Wer an Klimawandel und Überhitzung des planetarischen Systems denkt, der sorgt sich in der Regel um Kohleverstromung, Autoverkehr, Fliegerei, steigenden Fleischverzehr und Plastikmüll. Das alles trägt ja auch wirklich dazu bei, die Atmosphäre mit schädlichen Gasen anzureichern. Fachleute nennen aber noch einen ganz anderen Klimakiller: Beton. Bei der Herstellung von Zement wird nicht nur sehr viel Energie benötigt, es fallen auch erhebliche Mengen an Prozessemissionen an. So wird ein Bauboom mit Beton zum Klimaproblem. Die letzten Jahre der chinesischen Entwicklung haben dem Land gerade auch wegen der gewaltigen Bautätigkeit die Klimabilanz schwer verhagelt.

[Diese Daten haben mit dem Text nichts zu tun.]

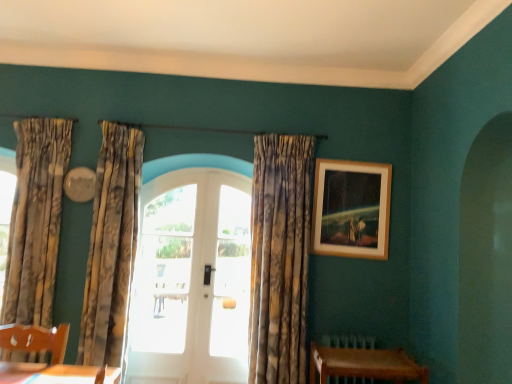
Find the location of a particular element. Image resolution: width=512 pixels, height=384 pixels. free point above wooden frame at upper right (from a real-world perspective) is located at coordinates coord(350,160).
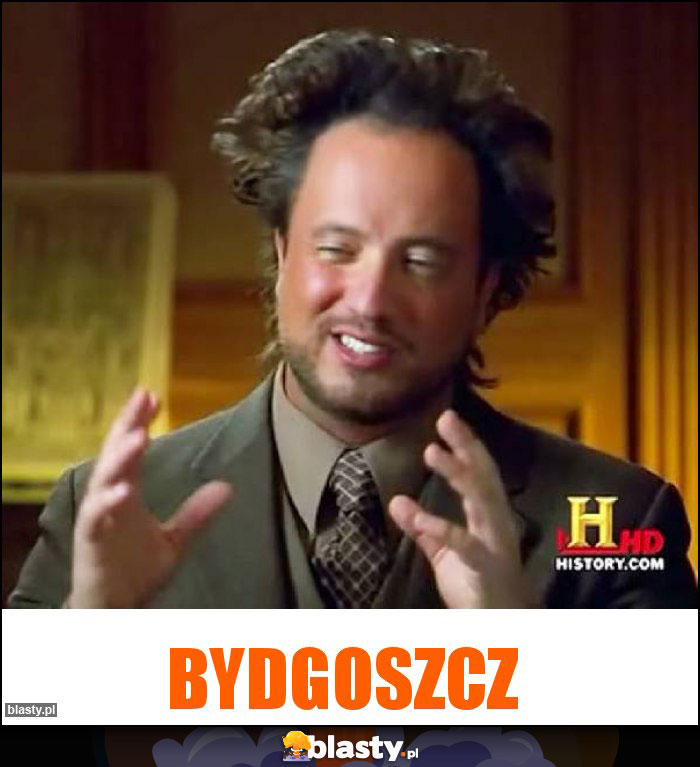
I want to click on wooden wall/background, so click(x=582, y=308).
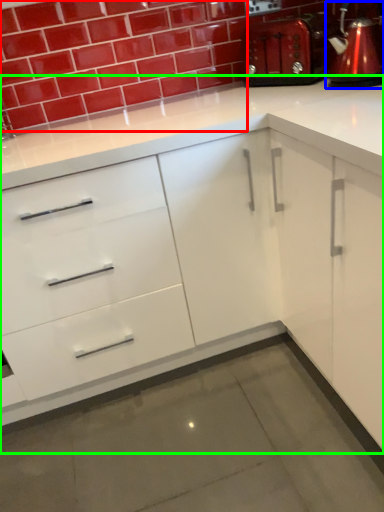
Question: Which object is positioned farthest from brick (highlighted by a red box)? Select from coffeepot (highlighted by a blue box) and cabinetry (highlighted by a green box).

Choices:
 (A) coffeepot
 (B) cabinetry

Answer: (B)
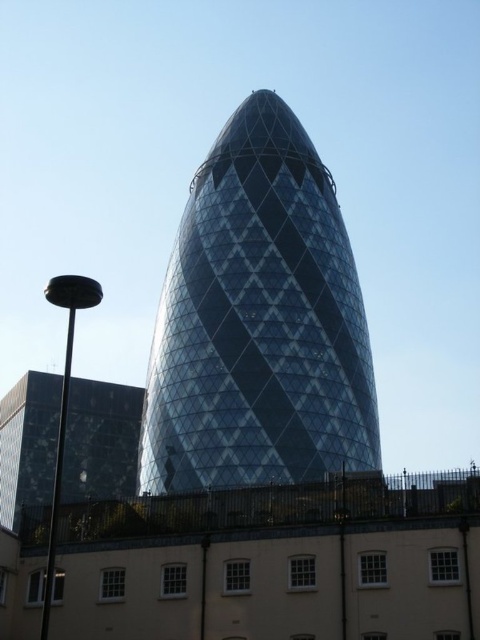
Question: Which point is closer to the camera?

Choices:
 (A) glassy reflective building at lower left
 (B) transparent glass tower at center

Answer: (B)

Question: Among these points, which one is farthest from the camera?

Choices:
 (A) (10, 528)
 (B) (309, 385)

Answer: (A)

Question: Does transparent glass tower at center have a larger size compared to glassy reflective building at lower left?

Choices:
 (A) no
 (B) yes

Answer: (B)

Question: In this image, where is transparent glass tower at center located relative to glassy reflective building at lower left?

Choices:
 (A) left
 (B) right

Answer: (B)

Question: Does transparent glass tower at center lie behind glassy reflective building at lower left?

Choices:
 (A) yes
 (B) no

Answer: (B)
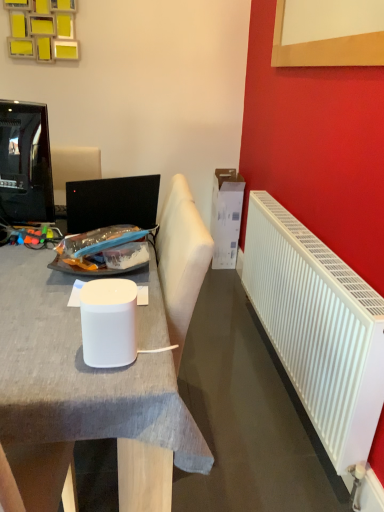
At what (x,y) coordinates should I click in order to perform the action: click on free spot behind white glossy paper cup at center. Please return your answer as a coordinate pair (x, y). Image resolution: width=384 pixels, height=512 pixels. Looking at the image, I should click on (130, 314).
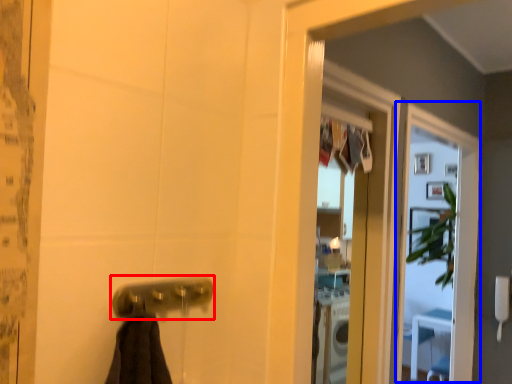
Question: Which of the following is the closest to the observer, door handle (highlighted by a red box) or screen door (highlighted by a blue box)?

Choices:
 (A) door handle
 (B) screen door

Answer: (A)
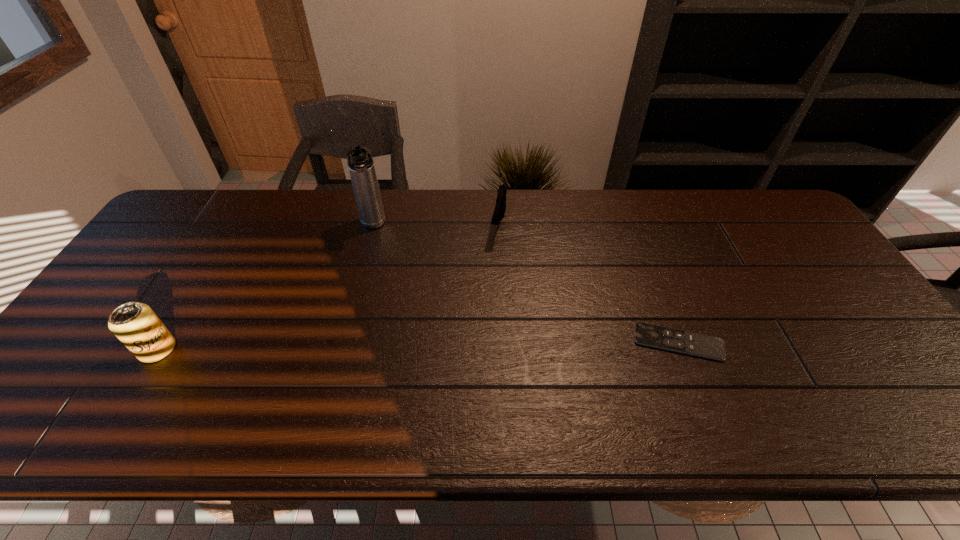
The image size is (960, 540). I want to click on empty location between the second object from right to left and the second tallest object, so click(x=327, y=287).

Find the location of a particular element. This screenshot has height=540, width=960. vacant area between the rightmost object and the thermos bottle is located at coordinates (525, 284).

The width and height of the screenshot is (960, 540). What are the coordinates of `free spot between the rightmost object and the second shortest object` in the screenshot? It's located at (588, 284).

Locate an element on the screen. The width and height of the screenshot is (960, 540). free space that is in between the beer can and the remote control is located at coordinates (418, 346).

Find the location of a particular element. The width and height of the screenshot is (960, 540). free point between the pistol and the rightmost object is located at coordinates (588, 284).

Where is `unoccupied area between the pistol and the rightmost object`? The height and width of the screenshot is (540, 960). unoccupied area between the pistol and the rightmost object is located at coordinates (588, 284).

Identify the location of vacant area between the second tallest object and the pistol. The image size is (960, 540). (327, 287).

Identify which object is the second nearest to the second object from right to left. Please provide its 2D coordinates. Your answer should be formatted as a tuple, i.e. [(x, y)], where the tuple contains the x and y coordinates of a point satisfying the conditions above.

[(710, 347)]

The width and height of the screenshot is (960, 540). Identify the location of object that is the third nearest to the remote control. (135, 324).

Locate an element on the screen. The height and width of the screenshot is (540, 960). free space that satisfies the following two spatial constraints: 1. on the back side of the beer can; 2. on the left side of the second object from right to left is located at coordinates (232, 225).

Weltweit, aber auch bei uns im Land, sollten klimabewusste Architekten und Bauherren Konzepte bevorzugen, die auf Bauerhalt, Sanierung, Modernisierung und Neubau mit Holz setzen. Der heute so beliebte Abriss von Bauten aus den 70er Jahren ist in der Mehrzahl der Fälle auch ein Klimafehler.